500 Jahre Reformation – Aufbruch zur Freiheit

500 Jahre Reformation

Kulturereignis von Weltrang

Menschen in Deutschland, Europa und der Welt feiern 2017 das Reformationsjubiläum. Mit einem Gottesdienst und einem staatlichen Festakt wurde es jetzt in Berlin eröffnet. Ein Jubiläum, das zum Volksfest der Verständigung über unsere Wurzeln und Werte werde, wünschte sich dort Staatsministerin Grütters.

Gottesdienst anlässlich 500 Jahre Reformnation in der Marienkirche in Berlin. Mit einem Gottesdienst beginnen die Festlichkeiten zu 500 Jahre Reformation. Foto: Bundesregierung/Steins

Mit der Frage "Was hätte uns Marin Luther heute zu sagen?", leitete Kulturstaatsministerin Monika Grütters ihre Rede zur offiziellen Eröffnung des Reformationsjubiläums im Konzerthaus am Berliner Gendarmenmarkt ein. Die Staatsministerin und Koordinatorin der Bundesregierung für das Reformationsjubiläum nahm dort zusammen mit Bundespräsident Joachim Gauck am staatlichen Festakt zur Eröffnung des Jubiläumsjahres teil. Zuvor besuchten Gauck und Grütters den Festgottesdienst in der Berliner Sankt Marienkirche.

"Martin Luther irritiert, provoziert und fordert uns heraus – bis heute", stellte Grütters weiter fest. Man komme an ihm nicht vorbei, wenn man die Entwicklung der bürgerlichen Ideale und demokratischen Werte verstehen wolle, erklärte die Staatsministerin. "Er nötigt uns, Licht und Schatten der Reformationsgeschichte zu erkunden und dem reformatorischen Geist der Veränderung durch die Jahrhunderte bis heute nachzuspüren."

Grütters: Das ist lebendige Erinnerungskultur

Sie freue sich, dass es gelungen sei, die Reformation im Geist der Ökumene und der Aufklärung als Teil eines gewaltigen europäischen Umwälzungs- und Lernprozesses zu würdigen und verschiedenen Perspektiven Raum zu gegen.

Grütters verwies in diesem Zusammenhang auf die Lutherdekade, mit der das Jubiläum seit 2008 vorbereitet wurde: Über 1.000 Veranstaltungen deutschlandweit bieten Gelegenheit, sich mit der Reformation und ihren religiösen, kulturellen, gesellschaftlichen und politischen Auswirkungen auf Deutschland, auf Europa und die Welt auseinander zu setzen – nicht zuletzt an den historischen Stätten der Reformation, die vielfach frisch saniert wurden.

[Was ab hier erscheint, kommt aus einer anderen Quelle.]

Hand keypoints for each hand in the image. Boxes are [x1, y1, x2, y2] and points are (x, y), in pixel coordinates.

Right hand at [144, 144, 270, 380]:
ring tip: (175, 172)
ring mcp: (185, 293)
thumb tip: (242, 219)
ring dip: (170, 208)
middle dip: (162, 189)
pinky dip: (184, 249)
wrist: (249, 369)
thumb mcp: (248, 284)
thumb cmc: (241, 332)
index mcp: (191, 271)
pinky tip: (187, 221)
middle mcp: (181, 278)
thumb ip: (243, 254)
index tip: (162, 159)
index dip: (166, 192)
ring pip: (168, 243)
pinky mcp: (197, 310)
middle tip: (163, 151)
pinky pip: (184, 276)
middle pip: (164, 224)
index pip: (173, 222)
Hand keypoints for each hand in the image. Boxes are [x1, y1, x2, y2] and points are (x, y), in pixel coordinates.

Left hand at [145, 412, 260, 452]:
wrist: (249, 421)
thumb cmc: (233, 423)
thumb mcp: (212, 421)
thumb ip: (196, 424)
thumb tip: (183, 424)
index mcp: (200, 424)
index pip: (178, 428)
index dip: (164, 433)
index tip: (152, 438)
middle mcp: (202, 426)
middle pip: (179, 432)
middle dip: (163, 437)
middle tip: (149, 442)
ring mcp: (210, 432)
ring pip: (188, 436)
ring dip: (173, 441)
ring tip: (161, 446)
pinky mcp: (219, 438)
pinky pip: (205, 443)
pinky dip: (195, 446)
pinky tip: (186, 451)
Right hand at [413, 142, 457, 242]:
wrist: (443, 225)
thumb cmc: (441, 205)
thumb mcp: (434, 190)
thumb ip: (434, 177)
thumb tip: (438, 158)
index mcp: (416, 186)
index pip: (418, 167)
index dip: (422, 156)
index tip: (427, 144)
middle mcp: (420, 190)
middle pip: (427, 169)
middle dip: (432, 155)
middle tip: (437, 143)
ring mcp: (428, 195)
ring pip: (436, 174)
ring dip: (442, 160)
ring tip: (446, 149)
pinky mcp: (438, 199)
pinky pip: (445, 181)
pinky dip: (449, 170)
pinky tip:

Angesichts der gesamtstaatlichen Bedeutung der Reformation gestalten die Evangelische Kirche, Bund, Länder, Kommunen sowie zivilgesellschaftliche Organisationen das Reformationsjubiläum 2017 gemeinsam. Für die Bundesregierung koordiniert die Kulturstaatsministerin die Aktivitäten aller Bundesressorts. Allein aus dem Etat der Kulturstaatsministerin wurden für Kultur-Projekte und die Sanierung authentischer Reformationsstätten von 2011 bis einschließlich 2017 an die 44 Millionen Euro zur Verfügung gestellt.

Herausforderung für unser Denken und Handeln

Bundespräsident Joachim Gauck wies in seiner Rede ebenfalls auf tiefgreifende Wirkungsgeschichte der Reformation hin. Sie betreffe praktisch alle Lebensbereiche bis in die persönlichste Lebensführung, betonte Gauck.

"Die Art, wie sie denken und fühlen, wie sie sprechen, was und wie sie glauben und wie sie ihrem Ausdruck verleihen: All das ist mitbestimmt durch das komplexe und facettenreiche Geschehen, das wir mit dem einen Wort 'Reformation' bezeichnen", sagte Gauck.

Der Bundespräsident forderte dazu auf, die Reformation als eine aktuelle Herausforderung für unser Denken und Handeln zu nehmen. "Sie geht uns voraus in ihrer Leidenschaft für Wahrheit und Freiheit und sie geht uns genau deswegen auch an: als einzelne Menschenkinder, die in Wahrhaftigkeit und Freiheit ihren Weg zu gehen suchen, als Christen, deren Kirche eine Reformation nie nur hinter sich, sondern immer auch vor sich hat und als Bürgerinnen und Bürger, die in diesem Geist ihrem Gemeinwesen in beständiger Bereitschaft zur Erneuerung verbunden bleiben."